After you have created a pipeline, you can start with its configuration.

A new pipeline version is created automatically for every saved change.
Refer to Managing pipeline versions.

This chapter details the following topics:

Prerequisites
Changing the basic information
Configuring processes and instances
Adding environment variables
Configuring the pipeline steps

Prerequisites

To execute the following actions, you have to be assigned to the Admin role.
The Pipeline App has the status STOPPED unless otherwise stated.

Changing the basic information

You can change the Pipeline App Name and/or Pipeline Description in the Basic Information pane of App Settings.

Proceed as follows

Enter a new name in the Pipeline App Name field.
Enter a new description in the Pipeline Description field.
Click Save.

→ The name and/or description of the Pipeline App has been changed.
→ A new pipeline version has been automatically created. Refer to Managing pipeline versions.

Configuring processes and instances

The table in the Processes and Instances pane lists the individual instances together with their CPU, Memory Usage, and Disk Usage. If an instance is currently not running, the corresponding columns display the icon.

The table displays also the Global Processing Timeout in minutes, as well as the Multithreaded Processing status, along with the number of threads.

You can scale your Pipeline App by creating instances if it requires more memory or computation power. You can either increase the amount of instances that should run or order more memory per instance.

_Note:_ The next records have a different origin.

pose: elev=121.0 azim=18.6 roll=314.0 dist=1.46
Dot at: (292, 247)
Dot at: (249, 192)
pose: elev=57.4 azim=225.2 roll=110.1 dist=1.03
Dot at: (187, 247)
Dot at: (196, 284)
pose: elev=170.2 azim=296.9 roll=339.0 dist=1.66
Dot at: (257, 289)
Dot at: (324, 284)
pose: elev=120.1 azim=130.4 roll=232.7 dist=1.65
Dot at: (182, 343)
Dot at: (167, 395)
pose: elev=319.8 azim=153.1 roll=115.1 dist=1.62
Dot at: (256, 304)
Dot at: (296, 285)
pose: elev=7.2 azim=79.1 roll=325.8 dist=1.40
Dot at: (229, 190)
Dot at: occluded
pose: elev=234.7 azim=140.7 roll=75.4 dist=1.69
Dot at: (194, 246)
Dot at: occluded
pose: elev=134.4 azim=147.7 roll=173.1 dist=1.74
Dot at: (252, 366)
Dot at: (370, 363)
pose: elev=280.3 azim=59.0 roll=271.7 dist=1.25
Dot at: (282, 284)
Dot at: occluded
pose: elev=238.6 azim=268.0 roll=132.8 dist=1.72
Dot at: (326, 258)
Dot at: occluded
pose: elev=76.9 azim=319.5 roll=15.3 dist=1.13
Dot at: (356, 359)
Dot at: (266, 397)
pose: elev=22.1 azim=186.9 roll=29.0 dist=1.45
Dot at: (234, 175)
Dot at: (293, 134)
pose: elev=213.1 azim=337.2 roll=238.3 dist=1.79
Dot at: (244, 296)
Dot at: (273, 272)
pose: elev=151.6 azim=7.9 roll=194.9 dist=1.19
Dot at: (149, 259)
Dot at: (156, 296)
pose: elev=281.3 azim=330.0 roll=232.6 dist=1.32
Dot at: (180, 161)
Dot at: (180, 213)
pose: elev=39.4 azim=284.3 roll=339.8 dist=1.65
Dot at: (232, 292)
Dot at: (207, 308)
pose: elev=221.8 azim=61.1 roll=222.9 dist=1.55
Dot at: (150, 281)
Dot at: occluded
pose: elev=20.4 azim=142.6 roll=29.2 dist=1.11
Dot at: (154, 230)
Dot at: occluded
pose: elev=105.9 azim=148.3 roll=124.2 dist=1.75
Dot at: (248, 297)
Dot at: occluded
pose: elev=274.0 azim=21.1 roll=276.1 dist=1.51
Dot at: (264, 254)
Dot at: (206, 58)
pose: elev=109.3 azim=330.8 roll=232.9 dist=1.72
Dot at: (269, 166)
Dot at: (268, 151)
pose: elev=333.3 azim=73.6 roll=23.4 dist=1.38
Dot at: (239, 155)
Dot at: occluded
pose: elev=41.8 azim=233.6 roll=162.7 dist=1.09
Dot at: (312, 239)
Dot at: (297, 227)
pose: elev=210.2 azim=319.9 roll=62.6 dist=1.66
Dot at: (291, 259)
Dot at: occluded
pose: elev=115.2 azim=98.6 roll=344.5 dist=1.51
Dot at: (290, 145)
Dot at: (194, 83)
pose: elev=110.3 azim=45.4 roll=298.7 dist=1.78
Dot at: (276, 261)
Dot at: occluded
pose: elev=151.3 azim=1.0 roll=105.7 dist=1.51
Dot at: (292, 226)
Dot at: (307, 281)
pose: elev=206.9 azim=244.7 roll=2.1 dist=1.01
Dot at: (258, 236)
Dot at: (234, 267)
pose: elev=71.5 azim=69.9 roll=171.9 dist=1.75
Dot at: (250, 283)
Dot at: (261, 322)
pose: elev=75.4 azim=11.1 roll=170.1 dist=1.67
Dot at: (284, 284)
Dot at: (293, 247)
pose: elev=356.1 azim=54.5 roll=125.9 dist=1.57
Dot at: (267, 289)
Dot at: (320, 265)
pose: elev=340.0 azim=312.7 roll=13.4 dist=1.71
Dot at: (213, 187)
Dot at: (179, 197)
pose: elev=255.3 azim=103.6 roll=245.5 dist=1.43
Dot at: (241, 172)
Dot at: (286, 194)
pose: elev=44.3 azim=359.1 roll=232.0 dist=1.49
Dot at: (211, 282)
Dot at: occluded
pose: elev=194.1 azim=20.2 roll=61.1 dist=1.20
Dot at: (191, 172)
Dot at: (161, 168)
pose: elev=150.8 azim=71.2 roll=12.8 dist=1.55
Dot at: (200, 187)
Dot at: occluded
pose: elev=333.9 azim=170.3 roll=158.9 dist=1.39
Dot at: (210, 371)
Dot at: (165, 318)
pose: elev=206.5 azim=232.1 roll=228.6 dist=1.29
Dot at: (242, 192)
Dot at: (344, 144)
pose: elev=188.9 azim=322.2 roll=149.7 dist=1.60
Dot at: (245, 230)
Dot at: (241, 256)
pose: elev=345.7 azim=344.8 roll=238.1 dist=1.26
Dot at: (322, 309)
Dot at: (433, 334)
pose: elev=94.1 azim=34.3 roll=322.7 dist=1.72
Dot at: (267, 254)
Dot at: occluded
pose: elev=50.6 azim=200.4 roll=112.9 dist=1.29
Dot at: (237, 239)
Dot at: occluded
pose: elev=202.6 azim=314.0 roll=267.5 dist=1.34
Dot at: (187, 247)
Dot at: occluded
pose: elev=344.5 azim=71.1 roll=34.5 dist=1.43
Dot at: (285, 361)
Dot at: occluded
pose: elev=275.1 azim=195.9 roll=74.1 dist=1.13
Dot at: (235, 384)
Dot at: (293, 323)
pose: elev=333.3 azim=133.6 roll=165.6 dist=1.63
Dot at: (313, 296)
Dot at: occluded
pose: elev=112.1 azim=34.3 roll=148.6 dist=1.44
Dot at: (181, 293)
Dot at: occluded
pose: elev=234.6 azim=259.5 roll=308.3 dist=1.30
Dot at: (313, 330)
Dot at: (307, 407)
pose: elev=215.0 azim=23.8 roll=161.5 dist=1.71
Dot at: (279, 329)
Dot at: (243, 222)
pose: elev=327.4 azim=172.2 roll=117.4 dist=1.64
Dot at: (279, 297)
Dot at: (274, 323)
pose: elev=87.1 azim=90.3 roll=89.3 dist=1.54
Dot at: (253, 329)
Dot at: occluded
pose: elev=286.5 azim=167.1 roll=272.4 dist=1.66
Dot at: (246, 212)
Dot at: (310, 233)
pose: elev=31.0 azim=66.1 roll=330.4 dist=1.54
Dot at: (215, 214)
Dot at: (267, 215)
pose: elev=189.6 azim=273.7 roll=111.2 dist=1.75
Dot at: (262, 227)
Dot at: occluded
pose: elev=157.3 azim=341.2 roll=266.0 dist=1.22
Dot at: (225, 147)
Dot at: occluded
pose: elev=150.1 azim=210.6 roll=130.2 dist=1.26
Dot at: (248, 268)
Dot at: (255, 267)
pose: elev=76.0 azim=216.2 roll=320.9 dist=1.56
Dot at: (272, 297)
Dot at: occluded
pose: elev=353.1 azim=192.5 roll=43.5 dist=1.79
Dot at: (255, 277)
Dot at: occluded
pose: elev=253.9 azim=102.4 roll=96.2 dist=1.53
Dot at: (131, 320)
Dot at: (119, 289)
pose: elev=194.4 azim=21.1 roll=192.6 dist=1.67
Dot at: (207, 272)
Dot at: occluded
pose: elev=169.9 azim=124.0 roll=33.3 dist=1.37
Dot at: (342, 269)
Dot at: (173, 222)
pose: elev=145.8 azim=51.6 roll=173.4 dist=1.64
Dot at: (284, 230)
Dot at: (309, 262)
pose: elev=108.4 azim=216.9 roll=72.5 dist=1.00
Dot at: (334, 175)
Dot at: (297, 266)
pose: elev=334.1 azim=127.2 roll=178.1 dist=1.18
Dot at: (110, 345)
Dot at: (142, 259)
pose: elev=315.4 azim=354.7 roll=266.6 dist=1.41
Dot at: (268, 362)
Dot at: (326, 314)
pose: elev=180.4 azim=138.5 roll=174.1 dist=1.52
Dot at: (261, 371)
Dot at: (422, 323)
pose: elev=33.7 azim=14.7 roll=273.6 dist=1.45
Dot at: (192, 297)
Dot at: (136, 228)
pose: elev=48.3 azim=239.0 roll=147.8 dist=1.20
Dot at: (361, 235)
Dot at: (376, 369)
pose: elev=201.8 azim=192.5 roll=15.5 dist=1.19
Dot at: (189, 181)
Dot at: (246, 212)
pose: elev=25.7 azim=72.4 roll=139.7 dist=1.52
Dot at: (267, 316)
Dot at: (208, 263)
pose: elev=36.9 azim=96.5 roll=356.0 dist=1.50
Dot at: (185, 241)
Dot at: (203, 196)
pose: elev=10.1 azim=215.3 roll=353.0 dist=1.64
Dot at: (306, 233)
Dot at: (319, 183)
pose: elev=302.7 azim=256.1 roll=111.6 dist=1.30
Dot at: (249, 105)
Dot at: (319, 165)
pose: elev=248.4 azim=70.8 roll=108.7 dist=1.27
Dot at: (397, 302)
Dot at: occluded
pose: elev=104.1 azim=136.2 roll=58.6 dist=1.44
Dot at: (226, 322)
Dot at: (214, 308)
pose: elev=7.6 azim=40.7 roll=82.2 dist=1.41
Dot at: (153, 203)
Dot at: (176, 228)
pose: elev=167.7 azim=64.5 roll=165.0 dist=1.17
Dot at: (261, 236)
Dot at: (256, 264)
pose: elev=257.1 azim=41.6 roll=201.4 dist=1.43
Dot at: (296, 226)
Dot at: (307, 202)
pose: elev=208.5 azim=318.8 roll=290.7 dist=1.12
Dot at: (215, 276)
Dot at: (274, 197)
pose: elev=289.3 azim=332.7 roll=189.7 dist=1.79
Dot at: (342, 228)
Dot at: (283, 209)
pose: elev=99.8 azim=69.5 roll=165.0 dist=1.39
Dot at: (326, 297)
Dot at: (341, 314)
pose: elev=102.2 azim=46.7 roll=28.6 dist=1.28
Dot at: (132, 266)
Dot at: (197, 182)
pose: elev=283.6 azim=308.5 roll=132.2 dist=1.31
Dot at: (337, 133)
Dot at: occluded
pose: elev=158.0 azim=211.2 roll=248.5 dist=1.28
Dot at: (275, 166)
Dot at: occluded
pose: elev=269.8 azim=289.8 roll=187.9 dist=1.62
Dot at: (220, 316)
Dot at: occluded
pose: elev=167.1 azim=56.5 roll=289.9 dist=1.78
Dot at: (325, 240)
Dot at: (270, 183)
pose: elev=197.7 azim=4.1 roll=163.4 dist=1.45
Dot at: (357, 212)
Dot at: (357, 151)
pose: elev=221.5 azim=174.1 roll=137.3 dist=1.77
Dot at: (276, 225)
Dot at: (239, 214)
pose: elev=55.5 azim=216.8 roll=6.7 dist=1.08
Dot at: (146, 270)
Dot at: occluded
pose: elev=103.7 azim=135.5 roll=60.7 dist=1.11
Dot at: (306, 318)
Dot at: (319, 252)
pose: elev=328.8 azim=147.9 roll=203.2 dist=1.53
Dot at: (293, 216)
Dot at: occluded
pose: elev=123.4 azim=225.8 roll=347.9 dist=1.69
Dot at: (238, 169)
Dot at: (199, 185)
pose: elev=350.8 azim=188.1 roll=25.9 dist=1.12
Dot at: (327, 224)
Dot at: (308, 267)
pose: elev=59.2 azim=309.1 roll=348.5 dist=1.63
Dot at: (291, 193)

Increasing the instances and memory usage affects your account. Check the service plans and our pricing model for detailed information. The pricing can be found in the marketplace where you booked your service plan.

You can also configure the global processing timeout value and choose between single threaded or multithreaded processing.

Prerequisites

For updating the number of instances, memory usage and disk limit (points 2, 3 and 4 below), the Pipeline App must have the status STARTED.

Proceed as follows

Click the Settings icon in the Processes and Instances pane to scale the Pipeline App and to configure Advanced Settings.
→ The Scale Pipeline App dialog is displayed.
In the Instances field, enter a number of instances you want to add.
In the Memory Usage drop-down list, select a value to adjust the memory usage.
In the Disk Limit drop-down list, select a value to adjust the disk limit.
Click Advanced Settings to access the following additional configuration options:
1. In the Default processing step timeout (in minutes) field, enter a value in minutes, which will be applied to the processing steps if no other timeout is defined.
  The default value is one minute. The minimum value is also one minute, whereas the maximum value is 24 hours, defined in minutes.
2. In the Threading configuration area, choose between Single threaded or Multithreaded (default) processing.
  The default number of threads is five, which equals five input files.
  
  Although these advanced configuration settings are allowed, it is not recommended to change them, as this could lead to unforeseen behavior and issues.
Click the Apply Changes button to save your changes.
→ The Pipeline App has been scaled.
→ The Advanced configuration settings for processing timeout and threading are applied.
→ A new pipeline version has been automatically created. Refer to Managing pipeline versions.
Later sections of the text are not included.